[Collected data]
"""

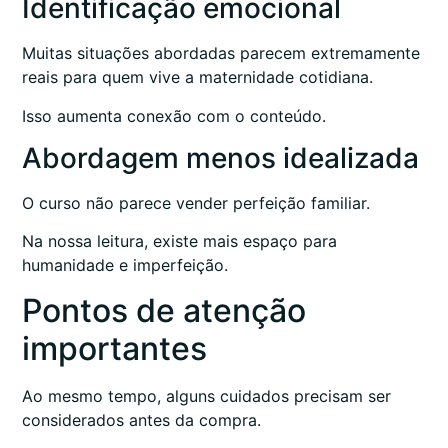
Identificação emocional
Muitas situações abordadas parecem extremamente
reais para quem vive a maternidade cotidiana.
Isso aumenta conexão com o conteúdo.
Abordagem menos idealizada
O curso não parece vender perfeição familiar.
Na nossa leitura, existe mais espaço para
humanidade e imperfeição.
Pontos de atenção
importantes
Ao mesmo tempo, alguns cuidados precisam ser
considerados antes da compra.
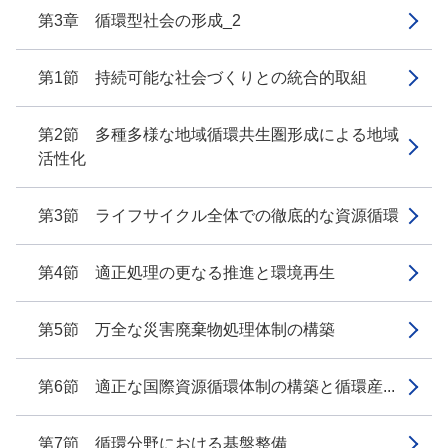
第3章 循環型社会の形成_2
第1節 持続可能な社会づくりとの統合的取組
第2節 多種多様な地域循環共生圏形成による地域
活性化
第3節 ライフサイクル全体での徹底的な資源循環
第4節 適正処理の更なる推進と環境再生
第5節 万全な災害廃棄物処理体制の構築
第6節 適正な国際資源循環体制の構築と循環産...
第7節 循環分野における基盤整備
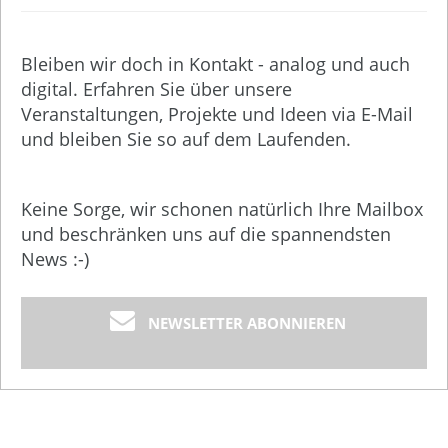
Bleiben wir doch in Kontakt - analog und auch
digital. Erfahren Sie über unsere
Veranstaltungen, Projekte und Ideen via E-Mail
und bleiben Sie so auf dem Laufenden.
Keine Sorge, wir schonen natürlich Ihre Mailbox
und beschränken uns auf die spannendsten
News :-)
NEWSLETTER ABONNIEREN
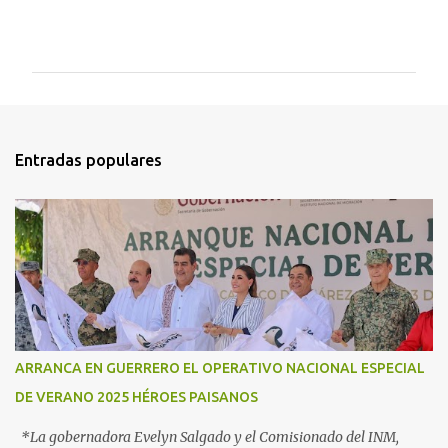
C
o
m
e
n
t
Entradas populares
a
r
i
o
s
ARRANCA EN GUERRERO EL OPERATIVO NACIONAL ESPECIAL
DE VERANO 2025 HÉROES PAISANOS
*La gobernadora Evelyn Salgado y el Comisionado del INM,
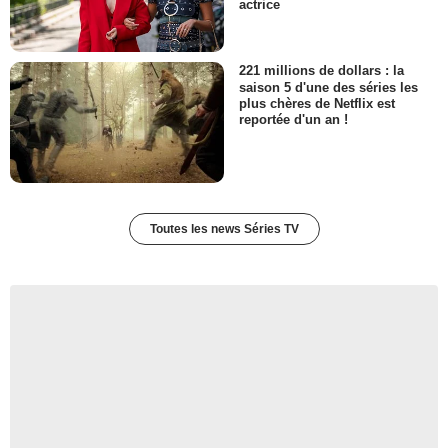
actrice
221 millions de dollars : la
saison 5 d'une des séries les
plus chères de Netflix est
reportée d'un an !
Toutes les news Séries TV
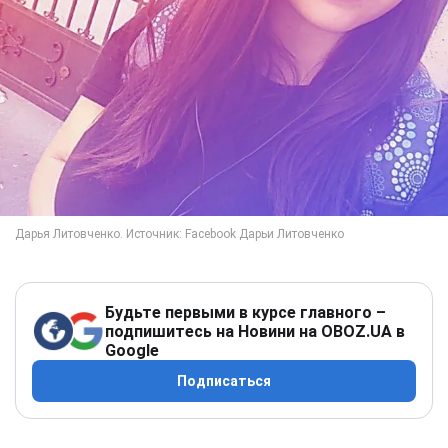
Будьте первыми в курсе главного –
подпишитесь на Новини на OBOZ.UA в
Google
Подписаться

"""

Work instructions: Collect every line above that contains the word "para", copying each one in full.

Task result:
reais para quem vive a maternidade cotidiana.
Na nossa leitura, existe mais espaço para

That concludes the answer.